Was mir so an Fehlermöglichkeiten einfällt:

- Ein Kondensator ist durchgeschlagen. Passiert recht oft, wenn das Gerät vorher mal länger gestanden war. Es ist auch durchaus häufig, dass es danach noch einige Minuten oder Stunden geht, und erst dann....

- Eine Röhre hat einen Wackler im Sockel

Das magische Auge leuchtet noch?

Gruß
Bernhard
WinfriedB
Inventar
#9 erstellt: 15. Feb 2008, 14:07

Nobbixxx schrieb:
Danke für die Infos.
Eine Kontrolle der Röhren wäre wohl wirklich der sinnvolle erste Schritt. Aber bevor ich irgendetwas verschlimmbessere: Nach meinen bisherigen Recherchen ist die ECC85 zuständig für den UKW-Empfang, die EL84 für die Verstärkung. Die beiden (bzw. drei) kommen also nicht in Frage. Welche Röhre kommt denn als Verursacher für den beschriebenen Fehler in Frage?

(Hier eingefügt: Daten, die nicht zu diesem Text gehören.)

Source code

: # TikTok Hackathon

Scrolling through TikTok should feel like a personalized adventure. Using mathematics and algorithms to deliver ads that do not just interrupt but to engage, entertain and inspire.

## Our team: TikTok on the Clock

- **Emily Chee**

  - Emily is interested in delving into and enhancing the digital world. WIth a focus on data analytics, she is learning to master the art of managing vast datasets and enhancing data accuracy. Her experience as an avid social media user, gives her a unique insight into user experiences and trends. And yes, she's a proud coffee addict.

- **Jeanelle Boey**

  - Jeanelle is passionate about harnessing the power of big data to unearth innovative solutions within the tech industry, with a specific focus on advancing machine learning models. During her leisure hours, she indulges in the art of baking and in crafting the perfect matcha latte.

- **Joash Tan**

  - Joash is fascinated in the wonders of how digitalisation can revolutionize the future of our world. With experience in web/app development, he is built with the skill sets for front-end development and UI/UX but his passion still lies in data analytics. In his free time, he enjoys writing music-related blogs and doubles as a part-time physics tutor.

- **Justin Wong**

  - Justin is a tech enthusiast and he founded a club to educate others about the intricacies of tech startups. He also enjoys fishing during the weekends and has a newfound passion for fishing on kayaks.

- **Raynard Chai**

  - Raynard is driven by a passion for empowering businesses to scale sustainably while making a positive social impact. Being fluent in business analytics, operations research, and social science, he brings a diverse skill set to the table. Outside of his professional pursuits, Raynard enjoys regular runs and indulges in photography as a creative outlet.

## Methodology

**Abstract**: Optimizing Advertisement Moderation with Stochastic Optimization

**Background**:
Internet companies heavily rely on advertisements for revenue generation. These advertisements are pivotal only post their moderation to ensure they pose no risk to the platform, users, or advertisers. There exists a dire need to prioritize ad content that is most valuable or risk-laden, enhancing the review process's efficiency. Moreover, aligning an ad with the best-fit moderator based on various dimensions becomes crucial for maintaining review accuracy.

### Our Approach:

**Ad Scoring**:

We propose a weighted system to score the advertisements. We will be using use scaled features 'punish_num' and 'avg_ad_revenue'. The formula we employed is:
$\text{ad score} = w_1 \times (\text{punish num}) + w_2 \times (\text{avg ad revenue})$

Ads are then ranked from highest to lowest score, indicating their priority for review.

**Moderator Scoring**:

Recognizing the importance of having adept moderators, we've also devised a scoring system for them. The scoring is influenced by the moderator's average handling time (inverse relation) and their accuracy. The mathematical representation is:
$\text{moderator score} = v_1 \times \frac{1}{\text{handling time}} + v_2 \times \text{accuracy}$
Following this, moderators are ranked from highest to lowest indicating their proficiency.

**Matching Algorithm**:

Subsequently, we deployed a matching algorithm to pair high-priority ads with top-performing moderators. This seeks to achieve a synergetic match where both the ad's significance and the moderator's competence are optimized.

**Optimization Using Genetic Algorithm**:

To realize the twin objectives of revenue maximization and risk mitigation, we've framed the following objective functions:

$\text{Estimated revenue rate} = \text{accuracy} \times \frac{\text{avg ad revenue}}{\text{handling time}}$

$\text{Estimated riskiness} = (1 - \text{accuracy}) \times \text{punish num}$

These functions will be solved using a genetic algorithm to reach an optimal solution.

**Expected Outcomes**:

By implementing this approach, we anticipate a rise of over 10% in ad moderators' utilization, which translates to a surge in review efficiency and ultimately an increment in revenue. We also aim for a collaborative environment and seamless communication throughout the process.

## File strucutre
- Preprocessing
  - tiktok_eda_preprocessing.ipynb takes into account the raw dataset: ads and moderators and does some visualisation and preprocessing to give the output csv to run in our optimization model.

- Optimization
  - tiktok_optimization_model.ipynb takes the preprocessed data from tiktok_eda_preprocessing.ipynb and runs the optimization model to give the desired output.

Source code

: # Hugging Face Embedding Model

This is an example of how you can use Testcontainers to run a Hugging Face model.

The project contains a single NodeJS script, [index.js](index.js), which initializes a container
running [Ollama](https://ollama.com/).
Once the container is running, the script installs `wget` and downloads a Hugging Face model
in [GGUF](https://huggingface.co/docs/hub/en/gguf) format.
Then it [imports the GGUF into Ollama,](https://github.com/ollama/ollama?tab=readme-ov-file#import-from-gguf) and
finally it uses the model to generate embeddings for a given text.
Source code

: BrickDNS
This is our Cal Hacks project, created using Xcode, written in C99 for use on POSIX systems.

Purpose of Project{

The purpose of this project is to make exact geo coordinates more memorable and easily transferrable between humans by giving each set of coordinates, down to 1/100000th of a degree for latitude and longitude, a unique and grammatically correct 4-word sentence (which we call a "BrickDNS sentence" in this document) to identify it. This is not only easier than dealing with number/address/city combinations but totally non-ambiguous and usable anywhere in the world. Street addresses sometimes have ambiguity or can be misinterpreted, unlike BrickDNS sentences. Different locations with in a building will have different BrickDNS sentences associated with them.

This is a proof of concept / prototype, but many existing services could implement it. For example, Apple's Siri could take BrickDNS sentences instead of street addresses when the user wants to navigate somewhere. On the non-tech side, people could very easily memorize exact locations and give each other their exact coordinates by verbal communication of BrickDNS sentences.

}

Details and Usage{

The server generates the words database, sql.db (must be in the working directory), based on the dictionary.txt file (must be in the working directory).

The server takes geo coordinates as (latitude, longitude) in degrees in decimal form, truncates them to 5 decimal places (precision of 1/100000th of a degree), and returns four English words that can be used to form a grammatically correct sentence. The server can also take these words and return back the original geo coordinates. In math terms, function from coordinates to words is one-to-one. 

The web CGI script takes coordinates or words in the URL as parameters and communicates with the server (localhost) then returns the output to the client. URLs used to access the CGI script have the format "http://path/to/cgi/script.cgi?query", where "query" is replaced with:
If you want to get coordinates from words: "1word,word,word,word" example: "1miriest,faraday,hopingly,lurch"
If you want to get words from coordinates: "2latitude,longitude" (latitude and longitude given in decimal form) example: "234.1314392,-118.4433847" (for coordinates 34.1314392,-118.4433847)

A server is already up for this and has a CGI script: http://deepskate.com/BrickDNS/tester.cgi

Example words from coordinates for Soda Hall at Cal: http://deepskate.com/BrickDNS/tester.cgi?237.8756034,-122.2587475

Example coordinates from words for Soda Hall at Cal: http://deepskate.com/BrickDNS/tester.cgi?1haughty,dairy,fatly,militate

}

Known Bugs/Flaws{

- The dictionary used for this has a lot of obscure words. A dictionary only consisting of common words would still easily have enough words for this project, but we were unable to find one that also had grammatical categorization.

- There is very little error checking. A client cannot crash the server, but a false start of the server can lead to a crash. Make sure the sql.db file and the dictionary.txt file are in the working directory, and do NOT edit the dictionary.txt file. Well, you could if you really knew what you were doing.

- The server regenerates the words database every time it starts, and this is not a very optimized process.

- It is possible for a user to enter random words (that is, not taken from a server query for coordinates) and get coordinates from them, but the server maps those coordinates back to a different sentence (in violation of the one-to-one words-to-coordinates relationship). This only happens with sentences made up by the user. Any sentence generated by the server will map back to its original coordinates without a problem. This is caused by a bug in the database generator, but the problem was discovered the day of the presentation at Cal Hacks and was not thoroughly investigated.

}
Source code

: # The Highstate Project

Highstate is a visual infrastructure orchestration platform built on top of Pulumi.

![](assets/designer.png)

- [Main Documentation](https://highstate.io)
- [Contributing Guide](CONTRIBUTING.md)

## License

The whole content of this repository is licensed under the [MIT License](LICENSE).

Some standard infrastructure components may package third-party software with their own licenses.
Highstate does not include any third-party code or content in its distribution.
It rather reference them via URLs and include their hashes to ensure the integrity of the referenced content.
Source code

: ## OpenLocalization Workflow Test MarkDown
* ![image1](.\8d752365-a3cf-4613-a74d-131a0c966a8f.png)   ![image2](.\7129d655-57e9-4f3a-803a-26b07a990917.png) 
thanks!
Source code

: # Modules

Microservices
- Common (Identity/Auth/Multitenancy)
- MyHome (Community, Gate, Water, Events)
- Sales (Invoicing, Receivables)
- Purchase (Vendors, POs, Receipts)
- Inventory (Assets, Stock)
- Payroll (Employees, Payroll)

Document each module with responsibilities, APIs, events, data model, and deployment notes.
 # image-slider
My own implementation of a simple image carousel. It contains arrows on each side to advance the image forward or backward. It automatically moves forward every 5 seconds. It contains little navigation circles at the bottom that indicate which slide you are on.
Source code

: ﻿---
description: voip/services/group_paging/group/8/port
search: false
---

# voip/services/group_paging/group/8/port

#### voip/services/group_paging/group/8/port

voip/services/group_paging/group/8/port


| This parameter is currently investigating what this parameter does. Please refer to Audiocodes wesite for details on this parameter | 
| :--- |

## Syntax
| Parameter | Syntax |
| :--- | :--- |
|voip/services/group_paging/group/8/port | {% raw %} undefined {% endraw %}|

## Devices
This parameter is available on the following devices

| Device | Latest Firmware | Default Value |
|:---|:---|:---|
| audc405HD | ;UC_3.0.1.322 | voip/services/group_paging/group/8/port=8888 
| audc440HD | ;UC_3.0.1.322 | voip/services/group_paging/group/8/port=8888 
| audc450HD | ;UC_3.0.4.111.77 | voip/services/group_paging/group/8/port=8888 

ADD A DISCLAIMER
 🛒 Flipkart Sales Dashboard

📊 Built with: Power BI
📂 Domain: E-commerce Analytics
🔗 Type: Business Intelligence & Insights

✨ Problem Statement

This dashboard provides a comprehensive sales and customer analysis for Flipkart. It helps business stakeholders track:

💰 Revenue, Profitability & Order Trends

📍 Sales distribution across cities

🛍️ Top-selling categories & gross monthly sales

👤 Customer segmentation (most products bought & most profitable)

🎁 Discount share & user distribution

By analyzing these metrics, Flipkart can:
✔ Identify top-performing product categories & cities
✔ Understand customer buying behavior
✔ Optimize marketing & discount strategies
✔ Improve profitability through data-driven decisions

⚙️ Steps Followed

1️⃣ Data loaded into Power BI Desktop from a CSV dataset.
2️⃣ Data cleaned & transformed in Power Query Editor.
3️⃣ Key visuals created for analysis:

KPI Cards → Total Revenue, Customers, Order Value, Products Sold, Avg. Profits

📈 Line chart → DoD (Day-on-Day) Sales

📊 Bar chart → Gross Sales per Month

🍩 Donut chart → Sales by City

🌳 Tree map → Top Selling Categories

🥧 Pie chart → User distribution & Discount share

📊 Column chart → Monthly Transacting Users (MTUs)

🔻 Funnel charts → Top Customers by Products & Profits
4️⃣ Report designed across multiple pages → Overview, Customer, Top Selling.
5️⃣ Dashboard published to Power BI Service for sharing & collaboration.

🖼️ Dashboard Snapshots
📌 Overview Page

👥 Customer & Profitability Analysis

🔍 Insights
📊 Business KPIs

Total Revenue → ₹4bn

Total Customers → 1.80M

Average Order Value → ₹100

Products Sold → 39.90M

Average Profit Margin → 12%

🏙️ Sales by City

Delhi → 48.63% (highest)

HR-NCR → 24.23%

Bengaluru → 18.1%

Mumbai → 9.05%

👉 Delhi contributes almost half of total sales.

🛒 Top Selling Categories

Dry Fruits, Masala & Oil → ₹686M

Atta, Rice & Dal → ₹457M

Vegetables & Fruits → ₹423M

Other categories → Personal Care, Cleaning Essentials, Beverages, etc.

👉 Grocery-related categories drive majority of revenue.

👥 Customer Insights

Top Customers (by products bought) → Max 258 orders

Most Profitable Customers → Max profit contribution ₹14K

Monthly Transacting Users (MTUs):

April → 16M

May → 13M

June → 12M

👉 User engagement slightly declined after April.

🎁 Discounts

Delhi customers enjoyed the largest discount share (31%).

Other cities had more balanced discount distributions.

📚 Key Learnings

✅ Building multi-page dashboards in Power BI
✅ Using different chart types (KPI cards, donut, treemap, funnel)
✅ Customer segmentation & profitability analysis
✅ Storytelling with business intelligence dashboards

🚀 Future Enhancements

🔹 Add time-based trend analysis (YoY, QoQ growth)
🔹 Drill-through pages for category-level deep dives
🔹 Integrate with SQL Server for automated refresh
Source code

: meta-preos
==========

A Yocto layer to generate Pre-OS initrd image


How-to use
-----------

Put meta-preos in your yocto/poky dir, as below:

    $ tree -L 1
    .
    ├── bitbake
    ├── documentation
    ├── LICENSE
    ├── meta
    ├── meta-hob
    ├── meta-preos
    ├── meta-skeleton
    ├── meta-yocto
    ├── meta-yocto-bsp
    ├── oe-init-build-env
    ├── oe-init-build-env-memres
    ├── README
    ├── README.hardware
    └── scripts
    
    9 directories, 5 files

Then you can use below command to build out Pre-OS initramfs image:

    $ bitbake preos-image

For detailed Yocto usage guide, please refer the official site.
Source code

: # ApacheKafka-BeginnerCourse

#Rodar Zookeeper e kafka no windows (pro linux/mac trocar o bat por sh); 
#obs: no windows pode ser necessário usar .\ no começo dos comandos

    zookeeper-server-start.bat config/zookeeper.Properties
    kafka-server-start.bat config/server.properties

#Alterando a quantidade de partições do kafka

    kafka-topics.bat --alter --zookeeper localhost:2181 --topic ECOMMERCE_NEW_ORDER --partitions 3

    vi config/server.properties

ECH 81 (Oszillator/Mischstufe)
EF 89, (ZF-Verstärker)
EABC 80 (ist glaub ich für AM-Demodulator und UKW-Ratiodetektor, d.h. Erzeugung eines NF-Signals aus dem frequenzmodulierten UKW-Signal)
EBC 81 (NF-Vorstufe, Erzeugung Regelspannung für ZF-Verstärker, kommt eher nicht in Frage)


Nobbixxx schrieb:

Feuchtigkeit wäre übrigens durchaus eine mögliche Ursache. Im Werkraum meines Onkels, wo das Gerät jahrelang stand, war es recht feucht (Keller). Das erklärt zwar nicht, warum das Radio da funktionierte, bei mir im (trockenen)Arbeitszimmer aber nicht mehr....


Glaub ich nicht so. Aber ohne einige Fachkenntnisse würd ich da nicht rangehen, es wäre eher Zufall, wenn du da einen Fehler finden würdest. Bring es besser zu einem Radiofritzen, je älter, desto besser (d.h. desto eher sind noch Kenntnisse der Röhrenschaltungstechnik vorhanden, das lernt heute keiner mehr).
Nobbixxx
Ist häufiger hier
#10 erstellt: 15. Feb 2008, 17:06
Also: Magisches Auge leuchtet, Signal über die TA-Buchse wird einwandfrei wiedergegeben.
Insgesamt scheinen also folgende vier Röhrern in Frage zu kommen: ECH 81, EF 89, EABC 80, EBC 81
Richtig?

Ich werde diese vier Röhren mal herausnehmen, vorsichtig mit Kontaktspray behandeln und sehen was passiert.
Falls das nicht hilft, wird das gute Stück zum Fachmann gebracht.

Ist das eine sinnvolle Vorgehensweise?
Bertl100
Inventar
#11 erstellt: 15. Feb 2008, 17:59
Hallo!

die EBC81 kann man ausschließen. Die ist im NF-Verstärker.
Die Diodenstrecken für die Regelspannungen können deinen Fehler nicht verursachen.

Ich tippe auf einen defekten Kondensator bei der ECH81 oder EF89. Damit fehlt dann die Anoden- oder Schirmgitterspannung der betreffenden Röhre -> ZF-Verstärkung weg.
Plötzliche Röhrenfehler bei ECH81 und EF89, dass gar nichts mehr geht sind sehr, sehr selten.

Gruß
Bernhard
hf500
Moderator
#12 erstellt: 15. Feb 2008, 19:25
Moin,
die Roehrenfassungen und -sockel _nicht_ mit Kontaktspray behandeln.
Das kann schwer erkennbare Feinschluesse geben.

Einfach mal bei eingeschaltetem Gaeraet alle Roehren (ausser EMxx) "durchwackeln", bis es nicht mehr kracht.
Oder jede Roehre einigemale ziehen und stecken.

Zur NF gehoert auch die EABC80, sie enthaelt neben den Dioden zur Demodulation auch das erste NF-Verstaerkersystem.
Die EBC81 duerfte die Phasenumkehrstufe sein.

Wenn kein Kontaktfehler an den Roehrenfassungen vorliegt, oder im Wellenschalter, dann muss nachgeforscht werden,
ob der Empfangsteil ueberhaupt Strom bekommt.